This wasn't worth the wait

Last updated : 24 January 2007 By Tony Scholes
Gifton Noel-Williams - excellent first half hour
Everything was built up for a good night. It was on for a start, and that was something, and a quick look at the pitch made you wonder just how on earth a game could have been called off three days earlier. We'd four new signings since we last played at home, and the rallying call had us all arriving full of optimism.

More than anything else we needed a result, it doesn't take a genius to work out that we've been the worst team in this league, points wise, over the last two and a half months. We've won just once since we beat Ipswich on the first Saturday in November and we've slumped from third in the table into the bottom half.

The last time we played at home the game ended in a 0-0 draw against Derby. At that time I'm sure most people who have admitted that whilst recent results had been disappointing, the performances had been far better than the results suggested. Since then that's certainly not been the case, we've played badly far too often, got everything we deserved in terms of results, and last night we were far worse than in any of the previous games.

It is difficult to find any positives, other than that up to Stoke scoring the only goal of the game we had been the better side albeit without ever coming close to causing them any real problems, but from the minute we fell behind there was never going to be any way back from a side that didn't really threaten to score until the last minute of stoppage time, and then via a poor mistake from Stoke keeper Steve Simonsen.

Cotterill gave home debuts to his first three January signings, Ade Akinbiyi, Mike Pollitt and Eric Djemba-Djemba in a side that showed just two personnel changes from the one that collected a point from a goalless draw at Southampton ten days earlier. One of those changes saw Gifton Noel-Williams return at the expense of Kyle Lafferty, whilst at the back there was a surprise inclusion for Frank Sinclair. He replaced John McGreal with Wayne Thomas moving into the centre to partner Michael Duff with Frank at full back.

The latest signing Joey Gudjonsson had to settle for a place on the bench and there was a surprise alongside him, goalkeeper Danny Coyne now recovered from his hamstring injury, and all without missing a home game.

I thought we started positively enough, we passed the ball around, Gifton was having an impact and was involved in just about everything, and bringing others into play.
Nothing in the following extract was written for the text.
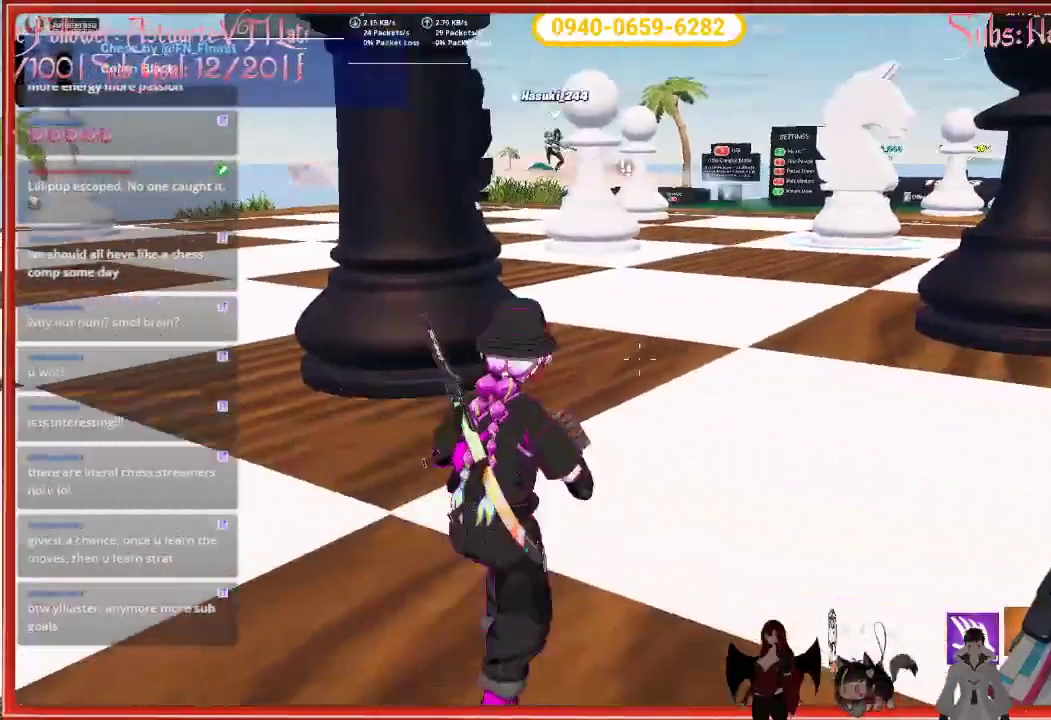
{"buttons": [], "left_stick": "center", "right_stick": "up-right", "events": [[233, "left_stick", "center"], [233, "right_stick", "up-right"]]}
But we weren't causing them too many problems, we weren't able to get round the back of them and the only time we threatened were from a couple of shots from Gifton, one saved and one blocked, and when Wade Elliott got in crosses, one in particular just behind the front men with no midfielder coming in.

Very little was seen of Stoke who looked content to get men behind the ball, with new signing Dominic Matteo sitting in front of the back four, whilst trying to hit balls up to the two front men who at times were left isolated.

Gripping it most certainly wasn't, tedious is perhaps the best word to describe the opening period, but that all changed half way through the first half when Stoke stunned everyone by going in front. We'd already seen some of Ricardo Fuller's theatrical repertoire, he'd gone down a couple of times unnecessarily, but then got down the right, tormented Michael Duff before beating him and then went down the line before crossing low for Mamady Sidibe who accepted the easiest of chances, a tap in from just a yard or two out.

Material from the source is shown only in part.